Bookshelf: New Buildings in the Commonwealth

During the 1950s Canadian architecture was largely unknown to the outside world. A handful of Canadian buildings were published in foreign books and periodicals (largely American and British), but the architectural output of the Great White North received little international attention until the mid-1960s completion of Arthur Erickson’s Simon Fraser University, Moshe Safdie’s Habitat and John Andrews’ Scarborough College.

The sole book to reasonably document 1950s Canadian architecture in its time is New Buildings in the Commonwealth, published in 1961 by The Architectural Press in London.

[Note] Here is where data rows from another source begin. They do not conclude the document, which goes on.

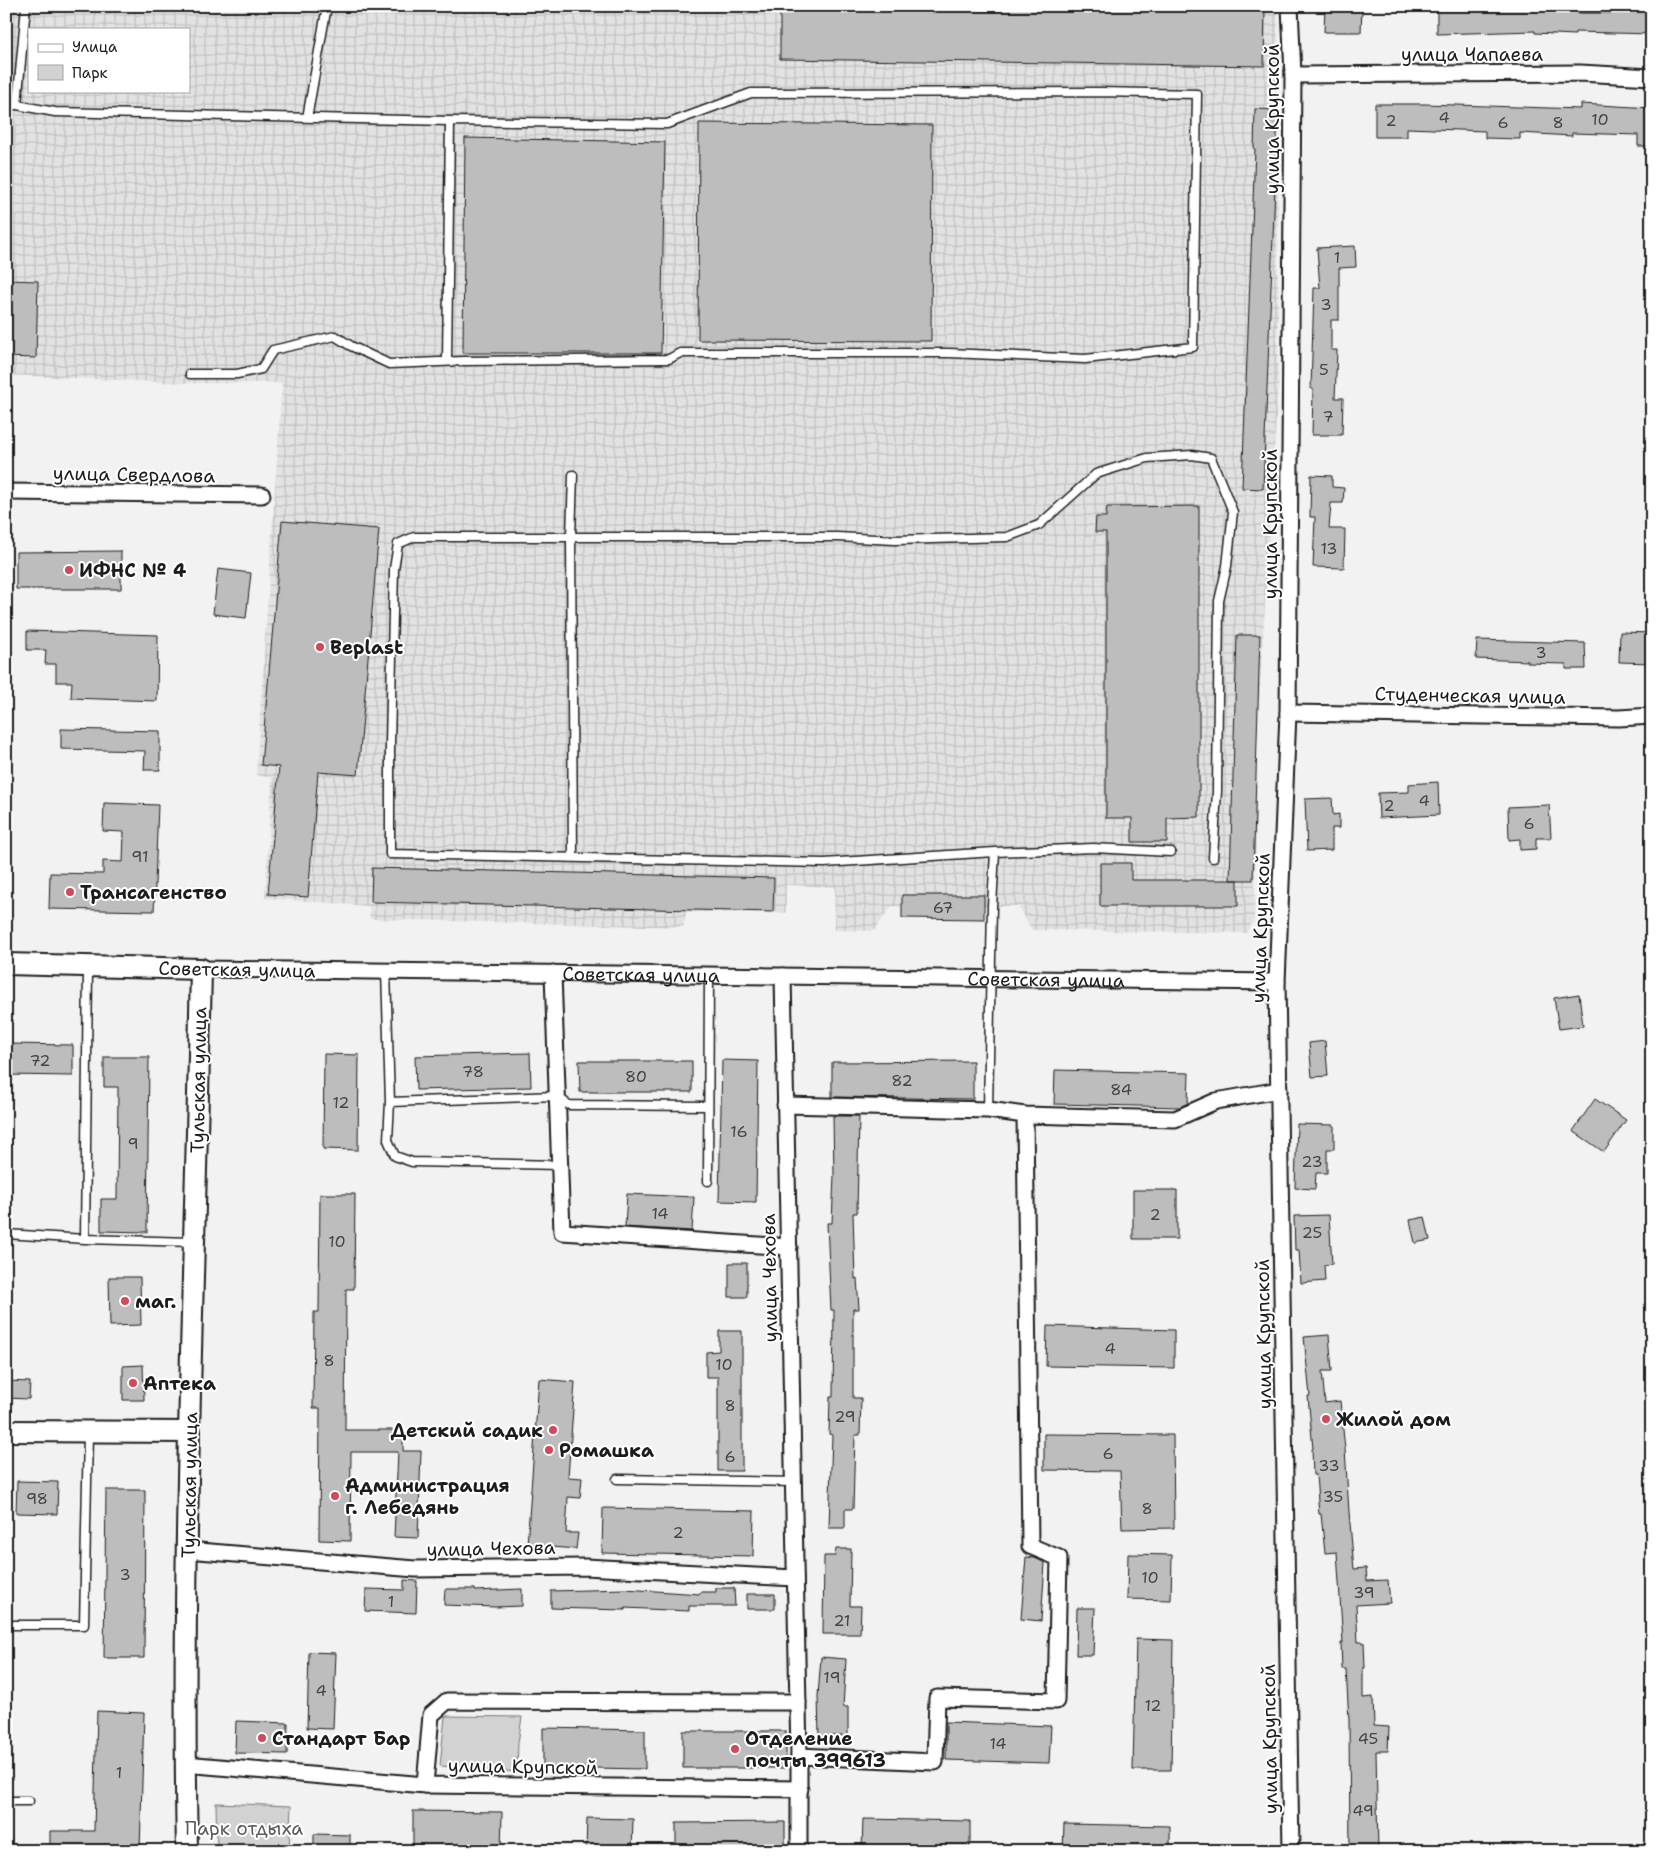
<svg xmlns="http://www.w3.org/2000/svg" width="1658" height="1857" viewBox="0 0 1658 1857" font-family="'Shantell Sans',sans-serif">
<defs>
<pattern id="industrial-grid" width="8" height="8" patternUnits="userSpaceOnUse" patternTransform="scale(1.25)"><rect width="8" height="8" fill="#e2e2e2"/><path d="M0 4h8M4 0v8" fill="none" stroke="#c1c1c1"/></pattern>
</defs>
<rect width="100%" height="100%" fill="#f2f2f2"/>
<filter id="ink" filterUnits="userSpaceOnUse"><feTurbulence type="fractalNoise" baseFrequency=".02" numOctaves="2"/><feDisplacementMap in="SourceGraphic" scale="10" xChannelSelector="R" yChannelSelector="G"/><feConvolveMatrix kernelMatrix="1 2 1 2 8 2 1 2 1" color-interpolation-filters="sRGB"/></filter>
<g filter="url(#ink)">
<path fill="url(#industrial-grid)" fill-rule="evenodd" d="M6,6h1272v377l-21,357 -3,181 -8,12 -214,-3 -14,-24h-126l-18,25 -40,-1 1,-43 -49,-2v28l-100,-1 -3,15 -313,-8 -1,-13 -104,-8 7,-120 -16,-3 26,-392h-102l-174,-8zM29,29h160v62h-160z"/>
<path fill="#d2d2d2" stroke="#777" d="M445,1716l77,1 -4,26 -1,29 -77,-6z
M216,1803l75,3 -2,45h-72z"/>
<path fill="#bdbdbd" stroke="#1c1c1c" d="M780,6h485l-1,60 -484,-7z
M1325,6h37l-1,26h-37z
M1437,6l97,2v-2h42v7h53v-7h23v28l-77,-2v3l-40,-2v-2l-98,3z
M1375,104h49l157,5v-5l71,4v38h-14v-11l-66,-2v3l-52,-3v6l-35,-1v-7l-78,-3v9h-32z
M1255,109l23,1 -15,379 -21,-1 13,-339h-1z
M699,123l233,2 -1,216 -233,-1z
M465,138l200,4 -4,211h-198z
M1355,246l1,21 -17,1v52h-8v30h6l-2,48h8l-1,37h-30l1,-46h-2l3,-101h6l-3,-40z
M6,280l32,1 -2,77 -30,-1z
M1311,475l21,1v11l12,1 -1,15h-12l-2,26h16l-1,39 -31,-1 2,-50h-5z
M1199,506v311l-32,1v24h-35v-24h-26v-286h-11l1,-15h10l1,-10z
M282,521l97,8 -21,246 -40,-3 -10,125 -40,-3 11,-127 -18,-2z
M121,551v38h-105v-37z
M218,569l33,4 -5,45 -33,-4z
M27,631l131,4 -1,66 -86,-3 1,-16h-16v-18h-11l1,-14h-19z
M1620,632l32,1v30l-33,-1z
M1237,635h23l-7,245h-23z
M1477,640l108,3 1,26h-20v-5l-38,-1v-2l-52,-2z
M61,729l99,2v39h-16l1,-19 -84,-2z
M1438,782l1,33 -60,3 -1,-25 31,-1v-8z
M1332,798l1,17 6,-1v14h-7v22l-25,1 -2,-52z
M104,803l54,2 -4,106 -105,-2 1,-36 53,1v-13l20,1 1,-30 -21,-1z
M1549,805l2,33h-15v11l-16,1v-11l-11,1 -1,-33z
M1100,863h31v17h107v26h-138z
M372,868l402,10 -1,34 -402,-10z
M902,895h82v24l-82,-1z
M1579,994l4,32 -24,3 -5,-31z
M1325,1041l3,35 -16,1 -3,-34z
M6,1044l67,1v31l-67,-1z
M530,1053l1,34 -115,3 -1,-34z
M324,1054l35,1 -1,95 -35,-1z
M104,1057h45l-2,175 -46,-1v-32h16l1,-112h-14z
M722,1060l36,1 -2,141 -37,-1z
M579,1061h113v31h-112z
M973,1061v38l-141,-2v-35z
M1055,1070l134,3 -1,30 -8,4 -126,-3z
M1595,1099l31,21 -22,32 -31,-21z
M833,1116h26l-2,97h-4l2,66 2,-1 2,31h-6v89h8l-1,37h-5l-2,74h-8v19h-16l3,-93 -3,-1 1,-37h3l1,-87h-3l-4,-87h5l2,-48z
M1297,1124l37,1v24h-7v24h-11l-1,16 -20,-1z
M1133,1190h44v49h-44z
M320,1194h35l-1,95h-8l-1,141h58v21h18l-3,87 -24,-1 4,-85h-47l-1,89 -31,-1 1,-132h-7l1,-96h5z
M627,1194l67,3 -2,34 -67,-4z
M1329,1215l3,49 -8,1 1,16 -24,2 -2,-33h-4l-1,-34z
M1425,1217l5,23 -15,3 -5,-23z
M729,1263h18v34h-18z
M109,1277h31l1,48 -31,1z
M1047,1326l127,4v38l-128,-2z
M719,1331h23v140h-24v-94h-12v-25l13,-1z
M1329,1335l3,36h-10l3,32 15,-2 5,48 4,63 5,57 12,-1 1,13 21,-1 2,23 -34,2 2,37h6l1,26h-2v30l10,-1 1,29 15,1 -1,24h-12l2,100h-28l-1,-131 -3,-51h-4l-1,-26h2l-6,-91 -12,1 -4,-39h-2l-3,-39h-3l-1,-26h1l-5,-53h2l-6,-59z
M143,1365l1,35h-21v-34z
M539,1379l36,3 -7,95 14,1 -2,20 -12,-1 -2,36h12l-2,16 -49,-4z
M6,1381l24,1 -1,17 -23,-1z
M1044,1434l129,1 1,93 -52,1 -2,-58 -76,-1z
M17,1481l41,1 -1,32 -41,-1z
M106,1490h39l-1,168h-40z
M603,1508l151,3 -1,45 -151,-3z
M836,1549h15l-1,57h11l-1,28h-37l1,-78h11z
M1128,1554l44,1 -1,45 -44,-1z
M1026,1557l9,1 10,5 -4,58 -20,-2z
M404,1580l13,1 -1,32 -51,-2 1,-22 38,1z
M716,1588h18l1,18h-46v5l-64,-3v2l-74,-2v-17l74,-2 75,5v-2h16z
M445,1589h30v2l47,-2v17l-27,1 -51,-2z
M747,1594h28v15h-28z
M1077,1608h18l-2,47h-17z
M1136,1639l37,1 -2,130h-38z
M309,1652l27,1 -3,76 -26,-1z
M821,1657l25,2 -3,48h5v29h-29l-1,-40z
M97,1711l47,2 -4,138h-90v-20h44z
M236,1721l52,2 -1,31 -52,-1z
M946,1722l105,4 -2,37 -103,-3z
M543,1728l102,2v39l-102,-2z
M683,1731h103v37h-103z
M413,1811l89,1 -1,39h-88z
M587,1818l46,1 -1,32h-46z
M863,1819l107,2v30h-108z
M785,1822v29h-109v-28z
M1064,1824l106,2v25h-107z
M314,1834l36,1v16h-36z"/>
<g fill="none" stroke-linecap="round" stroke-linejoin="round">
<defs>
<path id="lane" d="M6,105h11l9,-99
M17,105l38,7 395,9 217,3 84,-31 349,-1 97,2 -4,253 -108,12 -136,-6h-269l-11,6 -205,2 -75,3 -38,-18 -16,-10 -62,14 -12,19 -24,5h-47
M307,118l20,-112
M447,361l3,-240
M573,475l-2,62 2,320
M1171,852l-78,-4 -98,4 -171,11 -434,-9v-110l4,-175 4,-25 16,-7h423l58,3 112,-3 32,-12 57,-51 51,-16 45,-3 19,3 22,54 -6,54 -8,35 -2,190 -4,67
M88,968l-3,271 107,3
M386,971l4,131 -2,38 7,16 17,6 147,3
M390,1102l166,-6 13,9 139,1
M988,1110l4,-204 3,-54
M708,1181l1,-206
M6,1234l79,5
M617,1479l177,3
M6,1625h78l4,-192
M6,1801h23"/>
<g id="street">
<path d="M1290,6l3,69 -5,638 -11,269 14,869"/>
<path d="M1293,75l287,-2 72,4"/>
<path d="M6,492l256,3"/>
<path d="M1288,713l331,5 33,-2"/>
<path id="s1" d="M201,969l1076,13"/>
<path d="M553,973l9,259 227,15"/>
<path d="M783,976l16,780v95"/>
<path d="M785,1105l203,5 37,5 150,4 41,-18 63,-11"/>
<path d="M187,1550l228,19 170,-2 210,11"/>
<path d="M799,1756l136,6 2,-64 119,3 3,-143 -29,-12 -5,-431"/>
<path d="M185,1764l240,21 375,4"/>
<path d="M425,1785l6,-70 16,-14 351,1"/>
</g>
<path id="secondary" d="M6,964l195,5c-6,294 -20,588 -14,882
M6,1431l184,1"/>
</defs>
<use href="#lane" stroke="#1c1c1c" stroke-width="11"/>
<use href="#street" stroke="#1c1c1c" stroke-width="19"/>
<use href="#secondary" stroke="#1c1c1c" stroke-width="24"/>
<use href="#lane" stroke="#fff" stroke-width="8"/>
<use href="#street" stroke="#fff" stroke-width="15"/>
<use href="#secondary" stroke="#fff" stroke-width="20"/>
</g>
</g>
<g fill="#d1495b" stroke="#fff" stroke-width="2">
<circle cx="69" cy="570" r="5"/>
<circle cx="320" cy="647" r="5"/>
<circle cx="70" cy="892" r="5"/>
<circle cx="125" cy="1301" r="5"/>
<circle cx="133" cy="1383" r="5"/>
<circle cx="1326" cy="1419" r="5"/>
<circle cx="553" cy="1430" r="5"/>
<circle cx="549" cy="1450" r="5"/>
<circle cx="335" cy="1496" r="5"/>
<circle cx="262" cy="1738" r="5"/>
<circle cx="735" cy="1749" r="5"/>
</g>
<g text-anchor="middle" stroke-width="4" stroke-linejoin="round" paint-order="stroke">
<g font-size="16" fill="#444">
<text x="1444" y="123">4</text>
<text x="1600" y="125">10</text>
<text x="1391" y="126">2</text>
<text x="1503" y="128">6</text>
<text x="1558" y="128">8</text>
<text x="1337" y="263">1</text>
<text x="1326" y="310">3</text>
<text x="1324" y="375">5</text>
<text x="1328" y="422">7</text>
<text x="1329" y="554">13</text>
<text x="1541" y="658">3</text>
<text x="1424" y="806">4</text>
<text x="1389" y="811">2</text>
<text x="1529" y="829">6</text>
<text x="140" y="862">91</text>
<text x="943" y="913">67</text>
<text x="40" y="1066">72</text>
<text x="473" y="1077">78</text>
<text x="636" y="1082">80</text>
<text x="902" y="1086">82</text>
<text x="1121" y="1095">84</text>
<text x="341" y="1108">12</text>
<text x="739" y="1137">16</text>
<text x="133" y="1149">9</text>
<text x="1312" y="1167">23</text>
<text x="660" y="1219">14</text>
<text x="1155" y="1220">2</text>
<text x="1312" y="1238">25</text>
<text x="337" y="1247">10</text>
<text x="1110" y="1354">4</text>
<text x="329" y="1366">8</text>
<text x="724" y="1370">10</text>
<text x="730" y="1411">8</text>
<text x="845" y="1422">29</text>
<text x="1108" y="1459">6</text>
<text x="730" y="1462">6</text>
<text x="1329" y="1471">33</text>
<text x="1333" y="1502">35</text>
<text x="37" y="1504">98</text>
<text x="1147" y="1514">8</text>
<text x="678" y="1538">2</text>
<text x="125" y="1580">3</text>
<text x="1150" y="1583">10</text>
<text x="1364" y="1598">39</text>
<text x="391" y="1607">1</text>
<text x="842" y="1626">21</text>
<text x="832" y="1683">19</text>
<text x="321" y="1696">4</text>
<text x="1153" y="1711">12</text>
<text x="1368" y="1744">45</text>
<text x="998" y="1749">14</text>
<text x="119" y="1778">1</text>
<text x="1363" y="1816">49</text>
</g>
<g font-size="19" fill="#1c1c1c" stroke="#fff">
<text x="1472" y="61">улица Чапаева</text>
<text transform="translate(1272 119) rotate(-90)" y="7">улица Крупской</text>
<text transform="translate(134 474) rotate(1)" y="7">улица Свердлова</text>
<text transform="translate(1270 524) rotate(-90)" y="7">улица Крупской</text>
<text transform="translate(1470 695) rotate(1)" y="7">Студенческая улица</text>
<text transform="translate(1260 928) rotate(-88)" y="7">улица Крупской</text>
<text transform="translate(237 969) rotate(1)" y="7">Советская улица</text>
<text dy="7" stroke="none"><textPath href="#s1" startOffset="440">Советская улица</textPath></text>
<text dy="7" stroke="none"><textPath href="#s1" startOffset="845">Советская улица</textPath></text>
<text transform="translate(198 1080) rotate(-89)" y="7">Тульская улица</text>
<text transform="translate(769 1278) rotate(-91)" y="7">улица Чехова</text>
<text transform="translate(1263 1334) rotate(-91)" y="7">улица Крупской</text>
<text transform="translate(189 1485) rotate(-89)" y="7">Тульская улица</text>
<text transform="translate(491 1548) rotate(-1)" y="7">улица Чехова</text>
<text transform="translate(1269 1739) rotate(-91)" y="7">улица Крупской</text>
<text transform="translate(523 1766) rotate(1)" y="7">улица Крупской</text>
</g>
<g font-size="19" font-weight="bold" fill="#1c1c1c" stroke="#fff" text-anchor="start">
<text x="79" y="577">ИФНС № 4</text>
<text x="330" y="654">Beplast</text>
<text x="80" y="899">Трансагенство</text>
<text x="135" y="1308">маг.</text>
<text x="143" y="1390">Аптека</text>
<text x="1336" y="1426">Жилой дом</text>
<text x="543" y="1437" text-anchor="end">Детский садик</text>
<text x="559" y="1457">Ромашка</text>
<text x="345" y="1492">Администрация<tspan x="345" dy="22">г. Лебедянь</tspan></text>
<text x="272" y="1745">Стандарт Бар</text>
<text x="745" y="1745">Отделение<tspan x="745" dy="22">почты 399613</tspan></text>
</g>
<g font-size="19" fill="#5c5c5c" stroke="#fff">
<text x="244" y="1835">Парк отдыха</text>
</g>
</g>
<rect width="1658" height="1857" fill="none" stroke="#fff" stroke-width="25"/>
<rect x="12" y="12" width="1633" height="1832" fill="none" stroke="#1c1c1c" stroke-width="2" filter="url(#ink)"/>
<rect x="28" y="28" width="162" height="65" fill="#ffffff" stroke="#a4a4a4"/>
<rect x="38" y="44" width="25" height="8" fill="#ffffff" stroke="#a4a4a4"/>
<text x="72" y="52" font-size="15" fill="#1c1c1c">Улица</text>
<rect x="38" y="65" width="25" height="15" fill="#d2d2d2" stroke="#a4a4a4"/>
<text x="72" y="78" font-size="15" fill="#1c1c1c">Парк</text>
</svg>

Canada accounts for the largest section of the book’s 240 pages, alongside Commonwealth countries Australia, New Zealand, India, Hong Kong, Malaysia, Trinidad and Jamaica. Many of Canada’s best-known buildings of the era are represented, albeit with some notable omissions and questionable inclusions, and more than half of of the 42 Canadian buildings profiled are located in the Toronto area. The prolific John B. Parkin Associates is represented by the OAA headquarters building, Ortho Pharmaceuticals plant and offices, Don Mills Convenience Centre and John C. Parkin’s own Bridle Path residence. Peter Dickinson’s work for Page & Steele includes the Park Plaza Hotel, Workmen’s Compensation Board Hospital and Rehabilitation Centre, Regent Park South towers and the 500 and 561 Avenue Road apartment buildings. Rounding out the Toronto contingent is James Murray’s Anglo Canada Insurance building, Shore and Moffat’s York Township municipal offices, Peter Caspari’s City Park apartments and Irving Grossman’s Betel residence. Ottawa City Hall has an impressive three-page spread, the most allocated to any building, and Stratford’s Festival Theatre, the 1958 Massey Gold Medal winner, is also present. But Hart Massey’s striking steel-framed Ottawa residence is unaccountably missing, along with Peter Dickinson’s One Benvenuto Place apartments and O’Keefe Centre for the Performing Arts.

Outside of Ontario, coverage is disproportionately sparse and somewhat idiosyncratic. Vancouver’s diamond-shaped BC Electric tower, probably Canada’s best tall building of the period, leads off the Canadian section and adorns the book jacket, but the city’s main public library and Burrard Building are mysteriously absent, as are any of the celebrated houses by the likes of Ron Thom and Arthur Erickson. A single church represents the entire province of Quebec, and Saskatchewan and Atlantic Canada are shut out entirely. Edmonton City Hall, the Alberta Jubilee Auditorium, a Calgary apartment complex and a concrete highway bridge give Alberta more than its due, while Manitoba warrants only a library at the University of Manitoba. The university’s elegant J.A. Russell Building for the Faculty of Architecture certainly justified inclusion, at a minimum.

A short essay introduces each country or geographical region. Frederic Lasserre, head of the Department of Architecture at the University of British Columbia, characterizes the development of architecture in Canada as a series of borrowings from other countries and cultures, a stylistic potpourri further exacerbated by widely varying regional interpretations. Perceiving little domestic creativity and lamenting the lack of a unified national style, Lasserre concludes, “A Canadian architecture is unlikely. A Canadian architectural contribution is much more of a possibility.” Plurality quickly trumped purism; within a few years an identifiable Canadian style seemed not only unreachable but beside the point, an irrelevant middle ground between global design trends and regionalized expressions of Canada’s diverse geography, climate and culture.